Now that the original bug is clearly unrelated to cumin, let's go back to the original topic of this task.

I agree for the final exception handling we should show the traceback to the user but I would just print it to stderr. Dropping into a debug console seems a bit too much for a CLI tool that can be used both interactively and not interactively.

If you want to send a patch along those lines it would be appreciated. You can follow the related docs here: https://wikitech.wikimedia.org/wiki/Cumin#Contributing_to_the_code

i tried to push a branch to gerrit but failed:

anarcat@angela:~/d/cumin[128]> git push --set-upstream origin backtrace-T384539
Enumerating objects: 7, done.
Counting objects: 100% (7/7), done.
Delta compression using up to 16 threads
Compressing objects: 100% (4/4), done.
Writing objects: 100% (4/4), 625 bytes | 625.00 KiB/s, done.
Total 4 (delta 3), reused 0 (delta 0), pack-reused 0 (from 0)
remote: Resolving deltas: 100% (3/3)
remote: error: branch refs/heads/backtrace-T384539:
remote: You need 'Create' rights to create new references.
remote: User: anarcat
remote: Contact an administrator to fix the permissions
remote: Processing changes: refs: 1, done    
To ssh://gerrit.wikimedia.org:29418/operations/software/cumin.git
 ! [remote rejected] backtrace-T384539 -> backtrace-T384539 (prohibited by Gerrit: not permitted: create)
error: failed to push some refs to 'ssh://gerrit.wikimedia.org:29418/operations/software/cumin.git'

i tried to do a specific push:

anarcat@angela:~/d/cumin> git push origin HEAD:refs/for/backtrace-T384539
Enumerating objects: 7, done.
Counting objects: 100% (7/7), done.
Delta compression using up to 16 threads
Compressing objects: 100% (4/4), done.
Writing objects: 100% (4/4), 625 bytes | 625.00 KiB/s, done.
Total 4 (delta 3), reused 0 (delta 0), pack-reused 0 (from 0)
remote: Resolving deltas: 100% (3/3)
remote: Processing changes: refs: 1, done    
To ssh://gerrit.wikimedia.org:29418/operations/software/cumin.git
 ! [remote rejected] HEAD -> refs/for/backtrace-T384539 (branch backtrace-T384539 not found)
error: failed to push some refs to 'ssh://gerrit.wikimedia.org:29418/operations/software/cumin.git'

maybe i'm using gerrit wrong.

this is my current patch, FWIW

diff
From bdca62207407e0253ca5adb3cea7dd295b9ed70b Mon Sep 17 00:00:00 2001
From: =?UTF-8?q?Antoine=20Beaupr=C3=A9?= <anarcat@debian.org>
Date: Mon, 27 Jan 2025 13:58:55 -0500
Subject: [PATCH] dump backtrace on exception, on --trace

Bug: T384539
---
 cumin/cli.py | 4 ++++
 1 file changed, 4 insertions(+)

diff --git a/cumin/cli.py b/cumin/cli.py
index d43eade..1750faa 100644
--- a/cumin/cli.py
+++ b/cumin/cli.py
@@ -482,6 +482,10 @@ def main(argv=None):
         exit_code = 98
     except Exception as e:  # pylint: disable=broad-except
         stderr('Caught {name} exception: {msg}'.format(name=e.__class__.__name__, msg=e))
+        if args.trace:
+            import traceback
+
+            traceback.print_exc()
         logger.exception('Failed to execute')
         exit_code = 99
 
-- 
2.45.2

You should not push a branch to Gerrit, I usually use git review but you can also push directly to HEAD:refs/for/backtrace-T384539 (see https://gerrit.wikimedia.org/r/Documentation/user-upload.html#_git_push )

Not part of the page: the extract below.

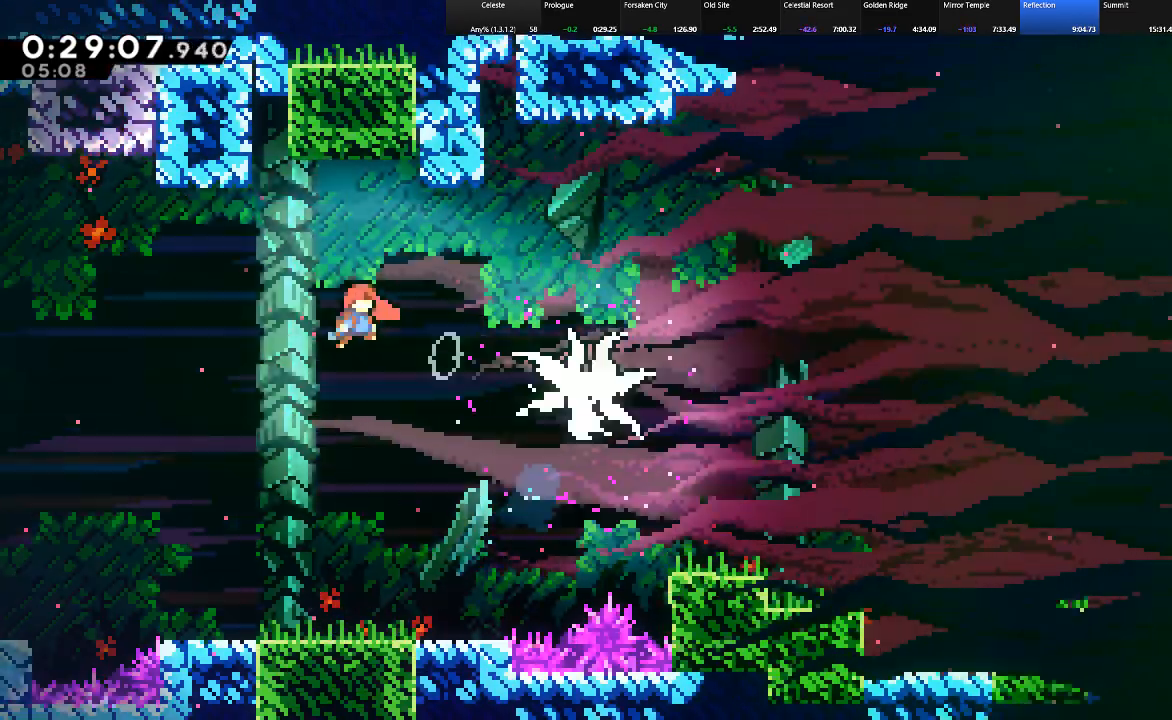
{"keys": ["right", "shift"], "events": [[17, "c", "down"], [67, "c", "up"], [100, "shift", "up"], [150, "c", "down"], [150, "shift", "down"], [433, "c", "up"]]}
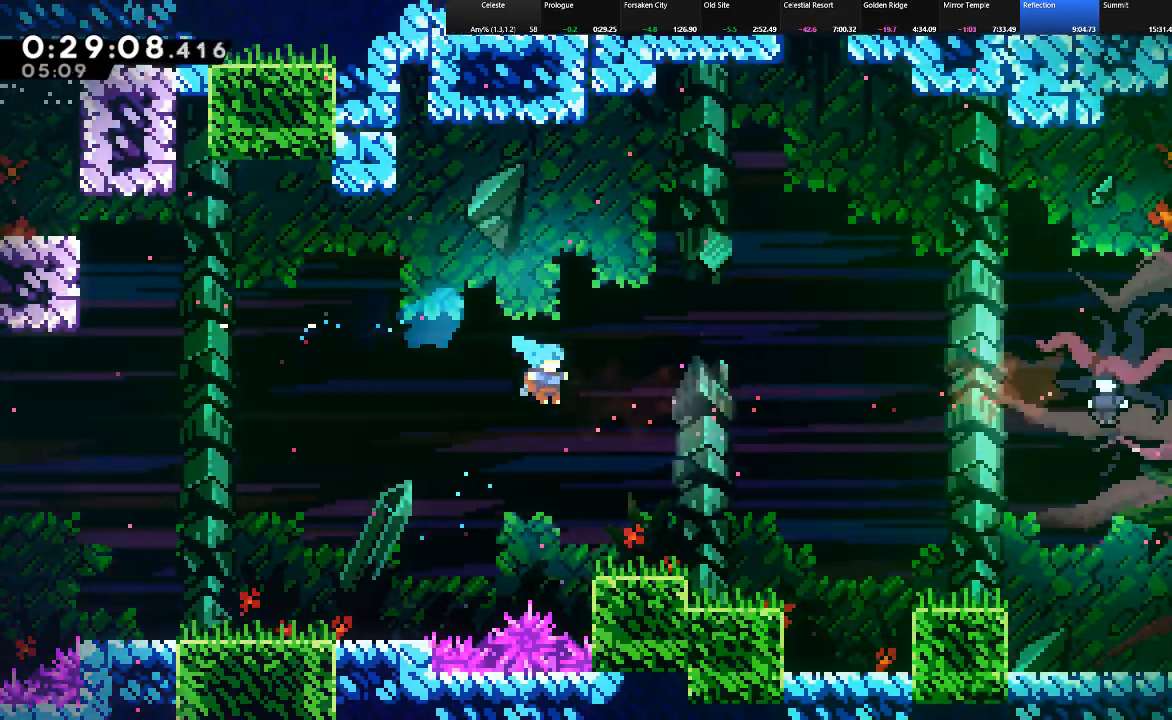
{"keys": ["right", "shift"], "events": [[117, "down", "down"], [267, "c", "down"], [317, "z", "down"], [450, "c", "up"], [450, "down", "up"], [450, "z", "up"]]}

As for the change, you can also get the same result without the need to import traceback, just adding a handler to the logger, given that is the last executed line and cumin exists two lines after. Like:

if args.trace:
    logger.addHandler(logging.lastResort)  # Add a stream handler to log to stderr the exception

Change #1114456 had a related patch set uploaded (by TheAnarcat; author: TheAnarcat):

[operations/software/cumin@master] dump backtrace on exception, on --trace

https://gerrit.wikimedia.org/r/1114456

You should not push a branch to Gerrit, I usually use git review but you can also push directly to HEAD:refs/for/backtrace-T384539 (see https://gerrit.wikimedia.org/r/Documentation/user-upload.html#_git_push )

But I *did* try that, and i read exactly that document. That's the second error in my comment above:

! [remote rejected] HEAD -> refs/for/backtrace-T384539 (branch backtrace-T384539 not found)

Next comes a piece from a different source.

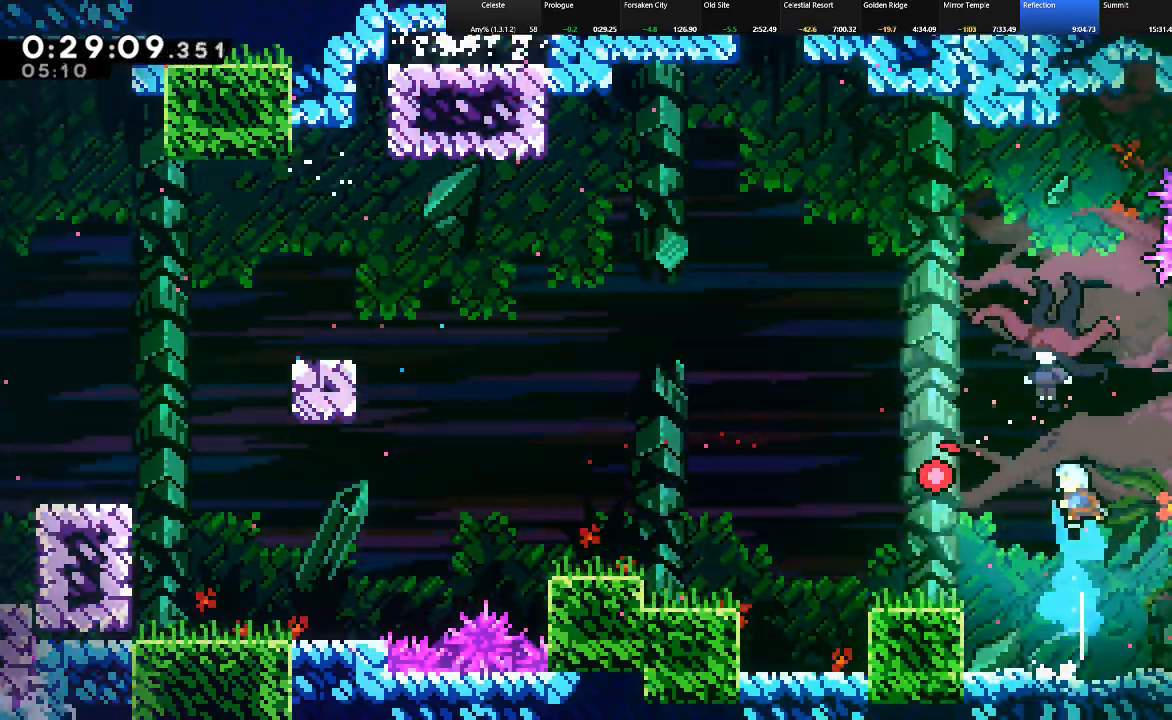
{"keys": ["c", "down", "right", "shift"], "events": [[50, "c", "up"], [100, "left", "down"], [333, "up", "up"], [383, "left", "up"], [433, "down", "down"], [433, "right", "down"], [483, "c", "down"]]}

Anyways. I had forgotten about git review, it looks like that worked and made https://gerrit.wikimedia.org/r/c/operations/software/cumin/+/1114456

As for the change, you can also get the same result without the need to import traceback, just adding a handler to the logger, given that is the last executed line and cumin exists two lines after. Like:

if args.trace:
    logger.addHandler(logging.lastResort)  # Add a stream handler to log to stderr the exception

I'm not sure I quite get that: isn't that the same as the already existing logging handlers, and why do we go through the logging module here if we are dumping stuff with stderr() above?

Then again, I never quite got the lastResort stuff in the first place, so I feel a little out of my depth there.

All those considered, maybe it's better if someone else authors that rather trivial change so that it's just so the way you want it. There are many different ways to implement this and I don't want to waste anyone's time discussing such specifics. :)

Change #1114456 merged by jenkins-bot:

[operations/software/cumin@master] cli: log an eventual exception to stderr

https://gerrit.wikimedia.org/r/1114456

Volans claimed this task.

This has been released with cumin v5.1.0